Dans la réédition de Lannesan
Notes de Lanessan
- ↑ Le Cheval (Caballus Equus) est un Mammifère de l'ordre des Périssodactyles et de la famille des Solipèdes. Comme tous les Périssodactyles, ils ont les doigts en nombre impair, le médium étant plus développé que les autres et servant de point d'appui. Ce doigt est entouré, au niveau de l'extrémité qui repose sur le sol, d'un sabot très large et très épais. Dans les chevaux fossiles (Hipparion et Anchitherium), qui peuvent être considérés comme les ancêtres immédiats des chevaux actuels, le deuxième et le quatrième doigts sont Visibles de chaque côté du doigt médian ; dans les chevaux actuels (Equus) ils sont réduits aux métatarsiens.

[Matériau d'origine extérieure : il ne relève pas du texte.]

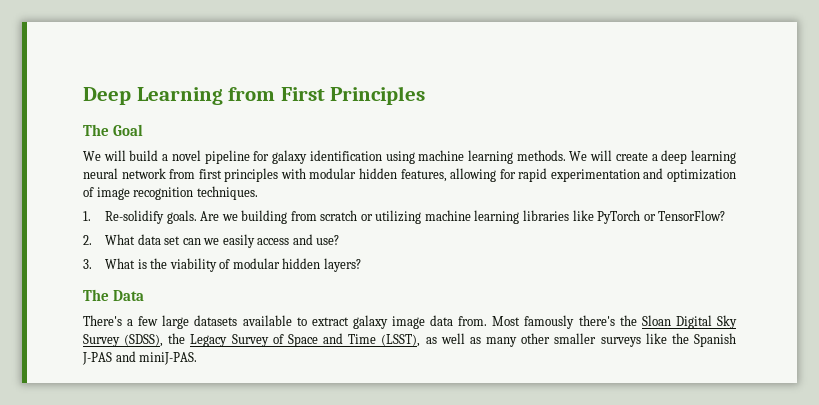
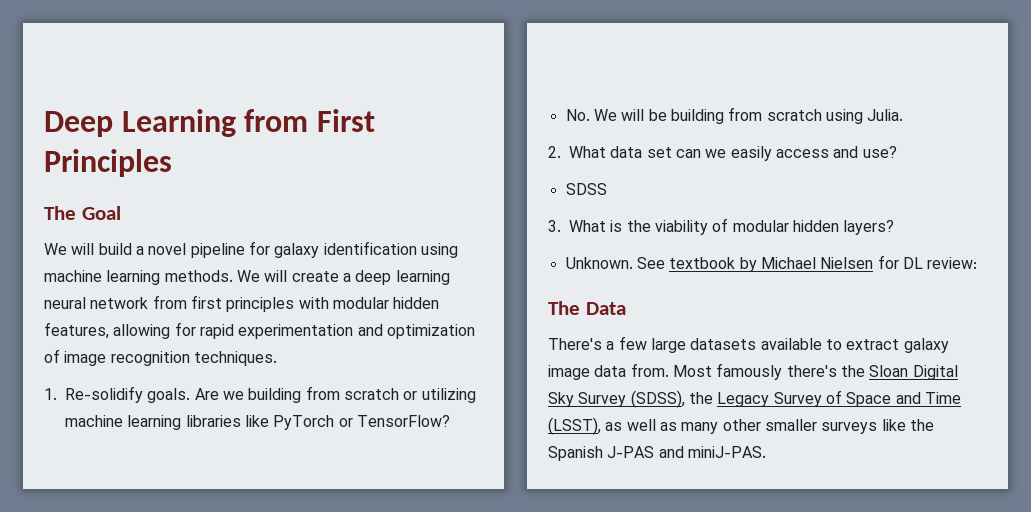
(726, 215) none -> [565,107,904,124] // No. We will be building from scratch using Julia.
(340, 240) none -> [565,183,607,195] // SDSS
(361, 265) none -> [565,255,978,272] // Unknown. See textbook by Michael Nielsen for DL review:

- ↑ L'expression « autres animaux carnassiers » employée ici par Buffon et les éloges qu'il prodigue plus haut au cheval parce qu'il « n'a aucun goût pour la chair des animaux » feraient croire qu'il considérait le cheval comme un animal carnassier, ce qui serait une grave erreur; le cheval a tous les caractères d'un herbivore.
- ↑ On ignore absolument quelle est l'origine des chevaux actuels, et l'on ne connait aucune race de chevaux qui puisse être considérée comme véritablement sauvage. Le cheval est d'ailleurs d'origine extrêmement ancienne, car on a trouvé dans les habitations lacustres de la Suisse, qui remontent à la période néolithique, des restes de chevaux domestiques.